Through The Wonder Door Oral Storytelling Workshop - Learn the Art & Craft of Storytelling
Event description
Curious about storytelling and either want to get better at it, or simply not sure where to start? You don’t have to be a ‘natural’ or have an acting background – only an ability to talk and appreciate stories. Storytelling is a learnable art form with key practical tools and techniques that can help you to: expand, persuade, inspire, move, encourage, educate, entertain, and open the wonder door to bring your listeners – both adults and / or kids – into the nourishment and expansion of a shared imaginal world.
Using folk tales, teaching tales, wonder tales, and myth-telling, this weekend course, tucked in the gorgeous century old Uki Trinity Church with a labyrinth out the back - will teach you powerful and tangible skills and techniques for learning, crafting, and remembering stories, as well as how you can more effectively share stories through voice work, gesture, characterisation, scene-setting, and movement.

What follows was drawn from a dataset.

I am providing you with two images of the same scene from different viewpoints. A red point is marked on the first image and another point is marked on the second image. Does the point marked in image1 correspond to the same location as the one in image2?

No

Especially suitable as professional development for: teachers, business leaders, workshop facilitators, community workers, therapists, health professionals, presenters, parents, grandparents, librarians, and lovers of the mythopoetic – this course will suit anyone with a love of story, fun, creative exchange, and the play of imagination.
Although we will be working with imaginative stories over the workshop, many of the techniques you'll learn can be equally applied to biographical and real-life stories.

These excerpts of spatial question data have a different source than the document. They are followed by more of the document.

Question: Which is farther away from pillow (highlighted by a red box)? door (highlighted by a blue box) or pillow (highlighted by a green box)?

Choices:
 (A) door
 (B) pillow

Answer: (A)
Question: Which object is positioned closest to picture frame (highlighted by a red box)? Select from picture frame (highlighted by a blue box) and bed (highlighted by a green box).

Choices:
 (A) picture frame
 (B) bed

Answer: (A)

THE COURSE RUNS FROM SATURDAY 9.30-5PM & SUNDAY 11AM-4.30PM, WITH AN ADDITIONAL PERFORMANCE EVENING A FORTNIGHT LATER ON FRIDAY 29TH OF AUGUST 6-9PM. While you won't be obligated to tell, this evening is intended to enable you to learn a story, experience telling to a supportive / appreciative public, and launch you into hopefully the first of many tellings! Tickets to the performance will be sold separately at $15 or $12 conc. with revenue raised being directly donated to the Uki Refugee Project (a local friendship and outreach group welcoming and sharing experiences and stories with recent refugees to Australia.)
Note: For teachers, this course amounts to 15 hours of non NESA accredited elective professional development.
PLEASE BRING: lunch, morning and afternoon tea snacks, water bottle etc. (herbal teas provided), comfy clothes and layers for warmth, cushion / sheepskin (there will be options to use chairs or sit on cushions), notebook and pencils / pen.
ABOUT YOUR FACILITATOR
Melaina Faranda has told stories (biographical and imaginative) to audiences for decades. A qualified English teacher and the author of over seventy children's and YA books published nationally and internationally, she has facilitated countless masterclasses, retreats, presentations, and workshops for schools, libraries, festivals, organisations etc. to rave feedback.
Melaina especially values the real-life circuitry of oral storytelling as a form of deep collective homecoming. With a particular interest in myth-telling, she performs in Australia and internationally. She has attended England’s premier storytelling course – the three-month Emerson College residential: Storytelling Beyond Words, along with additional in-person training and courses with: Clarissa Pinkola Estes, Martin Shaw, Sharon Blackie, Ashley Ramsden, Shonaleigh Cumbers, Hugh Lupton, David Whyte, Angharad Wynne, Colin Campbell, and many other storytelling luminaries in the UK and USA.